● Fragmento
Me aboca al parque el reclamo de querer
ver la crecida del Ebro. Desde la orilla veo el agua espumosa haciendo
molinetes, cigüeñas crotorantes construyendo un hogar de palos entre los picos,
troncos desubicados camino de la sedimentación. Pienso, durante un instante, cómo
sería la ciudad -partida en dos por el río- sin el río, ni la ocre humedad, sin
puentes ni pasarelas, sin aparato circulatorio, en definitiva, y el ahogo
sucede al pensamiento que la caminata alivia. La mirada cautelosa dirigida hacia
la aguja de Palacio, a los altivos campanarios, en la otra orilla, detrás de la
inexistente muralla.
Envidias el fluido volar de los buitres, la ligereza de las cabras montesas en la cima, a las jóvenes amazonas vascas que te rebasan; mientras, tú, con tus pesados pies y el corazón tan acelerado, camino de la cumbre. Lo logras. Abajo Durango, el mar al fondo. Pero el viento, la posible lluvia, la concurrencia; todo anima al descenso. ¿Ves el hilo de tierra pegada a la roca? El magro camino que te abocará luego al bosque. Manzanas, nueces, castañas entre la tierra húmeda. Observas cómo en la tapia, sin tierra, brotan las margaritas. Siempre logra la vida abrirse paso.

[Registros de datos recopilados]
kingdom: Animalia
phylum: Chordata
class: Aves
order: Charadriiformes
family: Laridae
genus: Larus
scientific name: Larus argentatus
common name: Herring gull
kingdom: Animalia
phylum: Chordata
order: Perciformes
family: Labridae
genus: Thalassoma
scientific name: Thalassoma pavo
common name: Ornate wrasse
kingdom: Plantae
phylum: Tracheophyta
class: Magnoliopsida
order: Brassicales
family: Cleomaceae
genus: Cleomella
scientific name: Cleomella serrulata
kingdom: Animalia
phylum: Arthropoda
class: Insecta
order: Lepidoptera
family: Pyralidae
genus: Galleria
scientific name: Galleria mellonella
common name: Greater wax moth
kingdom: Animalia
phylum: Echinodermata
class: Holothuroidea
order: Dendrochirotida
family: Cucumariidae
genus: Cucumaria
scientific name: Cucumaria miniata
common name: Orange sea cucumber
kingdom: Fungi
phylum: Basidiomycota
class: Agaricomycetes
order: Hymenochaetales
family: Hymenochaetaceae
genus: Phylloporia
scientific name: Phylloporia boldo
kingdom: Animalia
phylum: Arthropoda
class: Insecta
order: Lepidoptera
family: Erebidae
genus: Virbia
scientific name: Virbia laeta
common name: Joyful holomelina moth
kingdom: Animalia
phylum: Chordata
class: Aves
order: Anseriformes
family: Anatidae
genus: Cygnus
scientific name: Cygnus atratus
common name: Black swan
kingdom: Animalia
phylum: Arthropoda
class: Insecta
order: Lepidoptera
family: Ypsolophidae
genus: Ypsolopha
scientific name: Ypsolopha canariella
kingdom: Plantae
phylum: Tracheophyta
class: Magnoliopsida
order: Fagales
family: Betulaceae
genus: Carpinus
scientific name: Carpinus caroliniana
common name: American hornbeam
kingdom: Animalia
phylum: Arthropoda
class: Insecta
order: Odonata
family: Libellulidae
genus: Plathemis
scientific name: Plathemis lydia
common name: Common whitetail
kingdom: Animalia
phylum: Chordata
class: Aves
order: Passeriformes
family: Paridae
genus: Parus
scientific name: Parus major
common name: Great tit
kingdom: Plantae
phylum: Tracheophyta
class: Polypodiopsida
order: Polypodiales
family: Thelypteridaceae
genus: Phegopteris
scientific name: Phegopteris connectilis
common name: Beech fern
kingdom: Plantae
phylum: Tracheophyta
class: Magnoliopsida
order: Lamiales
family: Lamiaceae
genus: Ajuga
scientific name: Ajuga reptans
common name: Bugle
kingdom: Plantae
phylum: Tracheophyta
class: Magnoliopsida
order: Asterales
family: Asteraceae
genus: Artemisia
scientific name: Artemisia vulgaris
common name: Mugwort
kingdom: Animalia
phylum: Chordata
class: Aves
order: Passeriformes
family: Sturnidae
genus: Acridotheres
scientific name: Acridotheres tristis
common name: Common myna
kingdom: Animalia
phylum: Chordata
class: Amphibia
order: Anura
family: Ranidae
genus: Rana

● Tarea
Vuelve a escribir el fragmento tal cual, empezando en "Me aboca al" y terminando en "inexistente muralla.". Los registros no tienen ningún papel en esto.

● Respuesta
Me aboca al parque el reclamo de querer
ver la crecida del Ebro. Desde la orilla veo el agua espumosa haciendo
molinetes, cigüeñas crotorantes construyendo un hogar de palos entre los picos,
troncos desubicados camino de la sedimentación. Pienso, durante un instante, cómo
sería la ciudad -partida en dos por el río- sin el río, ni la ocre humedad, sin
puentes ni pasarelas, sin aparato circulatorio, en definitiva, y el ahogo
sucede al pensamiento que la caminata alivia. La mirada cautelosa dirigida hacia
la aguja de Palacio, a los altivos campanarios, en la otra orilla, detrás de la
inexistente muralla.